YOUR ASSIGNMENT: Scan the entries and state how many lines contain "Adhes". Write no other text.

Collected data:
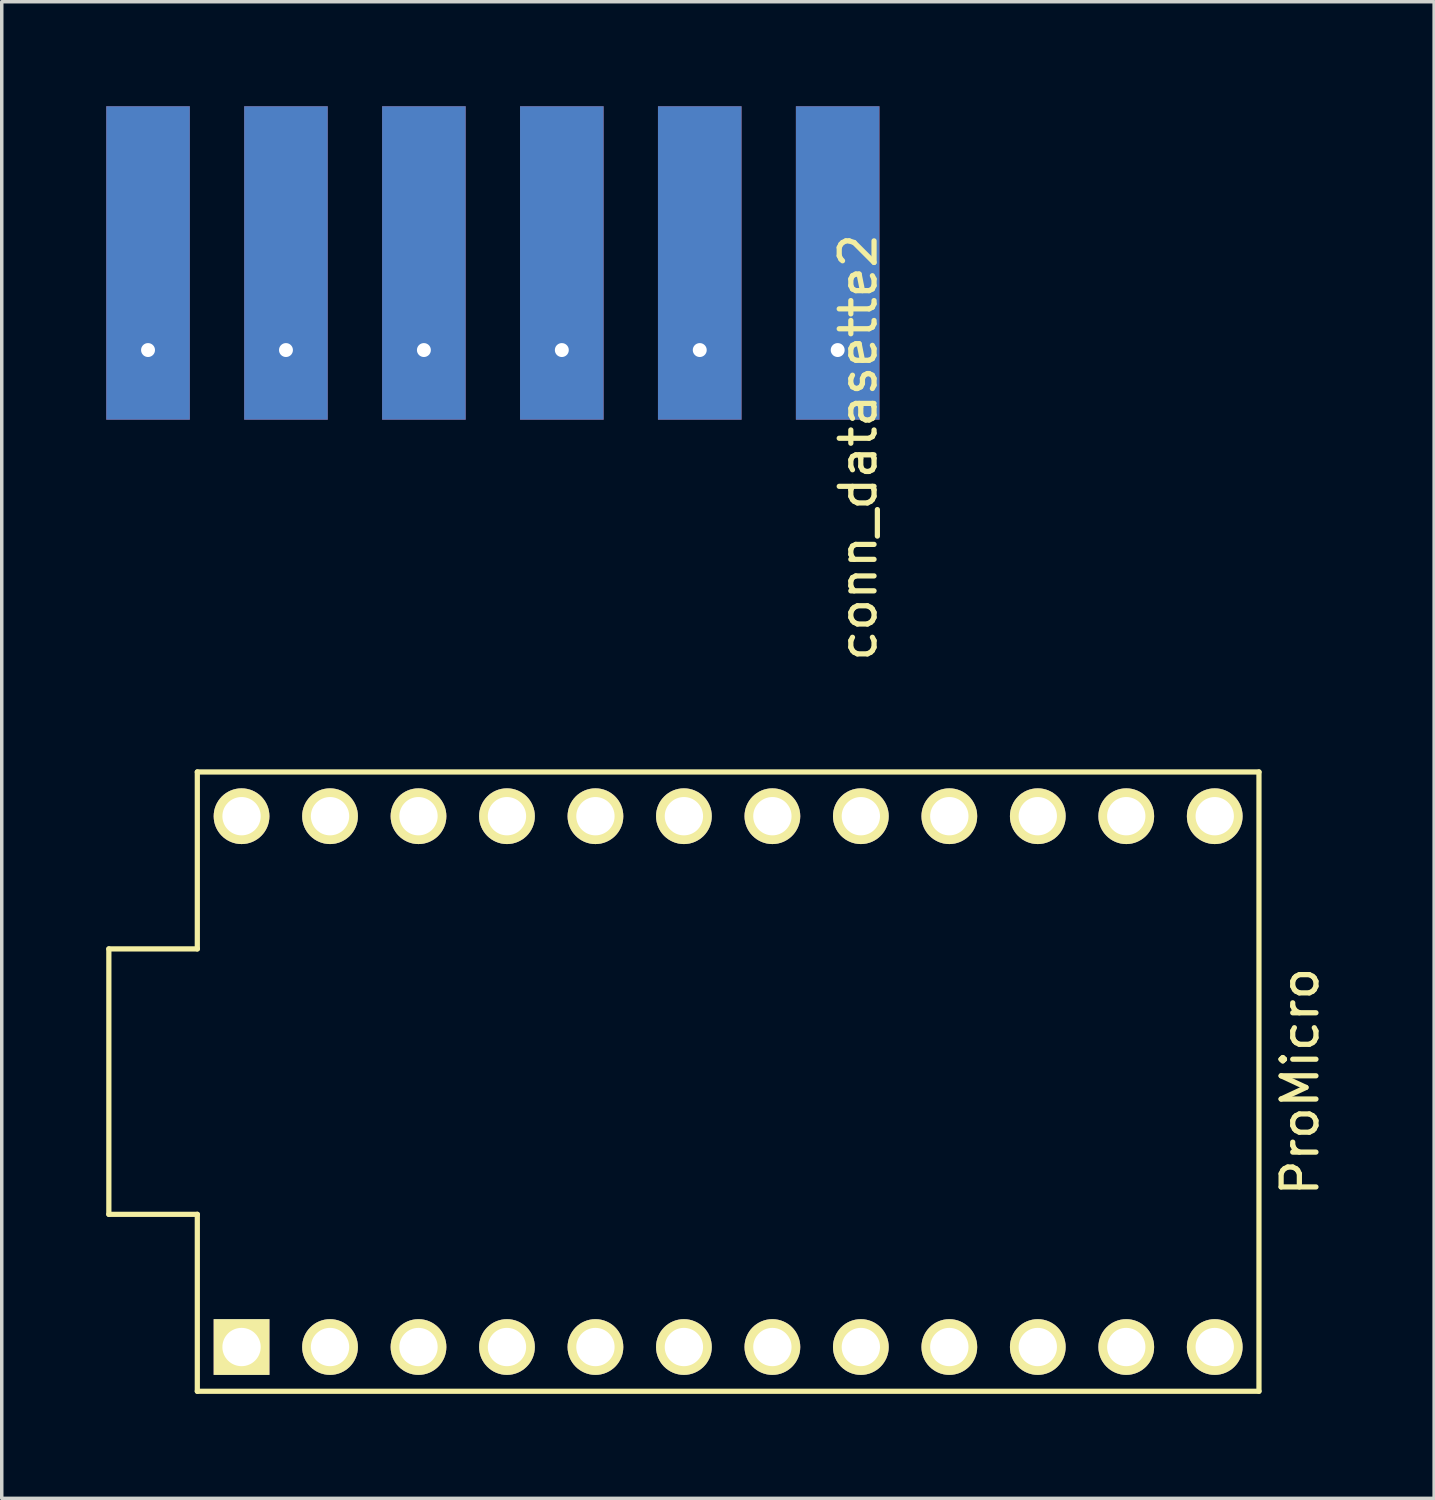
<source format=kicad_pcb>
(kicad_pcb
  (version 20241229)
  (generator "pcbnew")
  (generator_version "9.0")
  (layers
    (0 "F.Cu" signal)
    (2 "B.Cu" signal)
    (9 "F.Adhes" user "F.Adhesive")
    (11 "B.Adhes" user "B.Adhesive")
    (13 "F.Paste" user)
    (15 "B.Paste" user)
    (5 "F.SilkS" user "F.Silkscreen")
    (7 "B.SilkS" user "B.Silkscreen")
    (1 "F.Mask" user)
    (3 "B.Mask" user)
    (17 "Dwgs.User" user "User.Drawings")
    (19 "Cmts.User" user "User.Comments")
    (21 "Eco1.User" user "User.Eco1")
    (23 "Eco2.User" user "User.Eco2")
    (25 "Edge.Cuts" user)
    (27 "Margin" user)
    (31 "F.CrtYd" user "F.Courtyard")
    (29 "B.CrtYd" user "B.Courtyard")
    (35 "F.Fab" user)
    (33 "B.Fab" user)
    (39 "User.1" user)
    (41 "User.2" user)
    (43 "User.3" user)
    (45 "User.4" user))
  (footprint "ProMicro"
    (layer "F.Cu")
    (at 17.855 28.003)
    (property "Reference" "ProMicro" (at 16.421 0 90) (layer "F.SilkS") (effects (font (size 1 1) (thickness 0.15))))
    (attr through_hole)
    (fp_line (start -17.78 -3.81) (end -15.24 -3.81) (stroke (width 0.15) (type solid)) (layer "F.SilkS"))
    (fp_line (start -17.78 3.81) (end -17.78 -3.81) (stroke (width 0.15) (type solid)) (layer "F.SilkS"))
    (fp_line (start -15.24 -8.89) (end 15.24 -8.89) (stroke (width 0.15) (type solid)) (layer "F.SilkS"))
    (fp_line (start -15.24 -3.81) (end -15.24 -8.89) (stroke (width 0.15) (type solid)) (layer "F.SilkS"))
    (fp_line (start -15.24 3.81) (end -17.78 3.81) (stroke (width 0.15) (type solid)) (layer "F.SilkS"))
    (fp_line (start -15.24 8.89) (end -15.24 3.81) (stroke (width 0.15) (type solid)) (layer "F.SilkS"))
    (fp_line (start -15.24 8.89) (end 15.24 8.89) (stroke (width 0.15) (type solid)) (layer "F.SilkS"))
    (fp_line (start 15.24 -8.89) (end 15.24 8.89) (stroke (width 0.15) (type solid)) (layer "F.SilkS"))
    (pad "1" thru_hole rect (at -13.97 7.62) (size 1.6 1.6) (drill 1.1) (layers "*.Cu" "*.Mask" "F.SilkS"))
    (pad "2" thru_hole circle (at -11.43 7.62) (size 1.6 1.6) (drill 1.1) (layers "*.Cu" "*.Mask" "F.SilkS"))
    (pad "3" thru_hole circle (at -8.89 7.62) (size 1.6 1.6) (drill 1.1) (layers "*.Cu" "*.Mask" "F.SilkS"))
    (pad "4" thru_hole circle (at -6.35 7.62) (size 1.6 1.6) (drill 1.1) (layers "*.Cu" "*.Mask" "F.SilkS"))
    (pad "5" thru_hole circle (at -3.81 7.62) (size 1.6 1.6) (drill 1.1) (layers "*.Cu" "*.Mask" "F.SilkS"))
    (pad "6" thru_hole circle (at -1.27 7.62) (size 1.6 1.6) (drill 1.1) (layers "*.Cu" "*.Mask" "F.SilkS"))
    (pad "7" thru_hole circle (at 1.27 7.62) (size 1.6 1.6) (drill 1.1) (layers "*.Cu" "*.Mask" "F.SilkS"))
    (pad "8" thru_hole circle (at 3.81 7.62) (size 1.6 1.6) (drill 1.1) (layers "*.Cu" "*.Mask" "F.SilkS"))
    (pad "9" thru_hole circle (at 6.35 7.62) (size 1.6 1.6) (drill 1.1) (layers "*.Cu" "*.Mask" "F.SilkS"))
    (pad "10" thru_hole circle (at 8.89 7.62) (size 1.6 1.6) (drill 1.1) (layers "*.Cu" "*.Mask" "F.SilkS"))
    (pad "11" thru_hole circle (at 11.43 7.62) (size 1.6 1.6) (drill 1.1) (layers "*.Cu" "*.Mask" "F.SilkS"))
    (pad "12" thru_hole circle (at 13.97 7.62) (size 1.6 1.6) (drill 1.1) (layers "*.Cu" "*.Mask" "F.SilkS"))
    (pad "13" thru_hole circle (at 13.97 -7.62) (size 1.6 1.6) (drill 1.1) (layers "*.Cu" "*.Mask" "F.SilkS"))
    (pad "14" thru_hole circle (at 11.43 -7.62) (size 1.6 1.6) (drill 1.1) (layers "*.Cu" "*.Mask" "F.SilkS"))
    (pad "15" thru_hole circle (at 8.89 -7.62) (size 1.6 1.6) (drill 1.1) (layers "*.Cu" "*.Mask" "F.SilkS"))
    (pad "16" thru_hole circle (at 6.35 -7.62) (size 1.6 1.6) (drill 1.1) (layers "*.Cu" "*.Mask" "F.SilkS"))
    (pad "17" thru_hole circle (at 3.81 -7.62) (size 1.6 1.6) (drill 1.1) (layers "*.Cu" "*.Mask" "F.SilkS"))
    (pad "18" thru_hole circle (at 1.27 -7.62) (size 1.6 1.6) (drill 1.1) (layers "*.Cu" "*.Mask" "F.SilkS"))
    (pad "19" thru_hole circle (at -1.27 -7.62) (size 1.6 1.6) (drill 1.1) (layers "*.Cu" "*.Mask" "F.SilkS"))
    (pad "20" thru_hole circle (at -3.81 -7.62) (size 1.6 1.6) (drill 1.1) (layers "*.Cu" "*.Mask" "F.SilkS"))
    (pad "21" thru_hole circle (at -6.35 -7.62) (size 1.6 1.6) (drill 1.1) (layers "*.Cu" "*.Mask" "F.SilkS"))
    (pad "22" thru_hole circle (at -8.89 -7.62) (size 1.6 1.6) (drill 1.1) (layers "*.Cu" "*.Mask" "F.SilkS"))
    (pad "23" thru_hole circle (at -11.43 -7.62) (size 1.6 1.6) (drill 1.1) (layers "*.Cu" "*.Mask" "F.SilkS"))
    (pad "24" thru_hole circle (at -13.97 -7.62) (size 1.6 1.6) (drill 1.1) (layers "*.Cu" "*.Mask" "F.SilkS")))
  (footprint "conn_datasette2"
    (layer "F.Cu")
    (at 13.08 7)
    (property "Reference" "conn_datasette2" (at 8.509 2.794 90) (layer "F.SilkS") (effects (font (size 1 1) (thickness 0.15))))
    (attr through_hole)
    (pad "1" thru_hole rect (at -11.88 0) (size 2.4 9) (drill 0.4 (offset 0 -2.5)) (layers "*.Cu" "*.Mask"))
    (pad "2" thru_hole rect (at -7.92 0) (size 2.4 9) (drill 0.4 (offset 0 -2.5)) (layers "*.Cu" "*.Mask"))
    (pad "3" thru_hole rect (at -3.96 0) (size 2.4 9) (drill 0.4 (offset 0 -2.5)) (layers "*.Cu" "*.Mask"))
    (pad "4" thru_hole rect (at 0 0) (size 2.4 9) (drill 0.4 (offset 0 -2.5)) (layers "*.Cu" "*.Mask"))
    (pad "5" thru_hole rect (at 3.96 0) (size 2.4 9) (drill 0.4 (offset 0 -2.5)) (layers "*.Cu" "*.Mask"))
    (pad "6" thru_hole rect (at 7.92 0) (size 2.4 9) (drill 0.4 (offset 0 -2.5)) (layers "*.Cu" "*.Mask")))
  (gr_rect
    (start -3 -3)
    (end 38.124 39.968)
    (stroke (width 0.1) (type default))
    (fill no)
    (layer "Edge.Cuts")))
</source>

WORKED SOLUTION: 2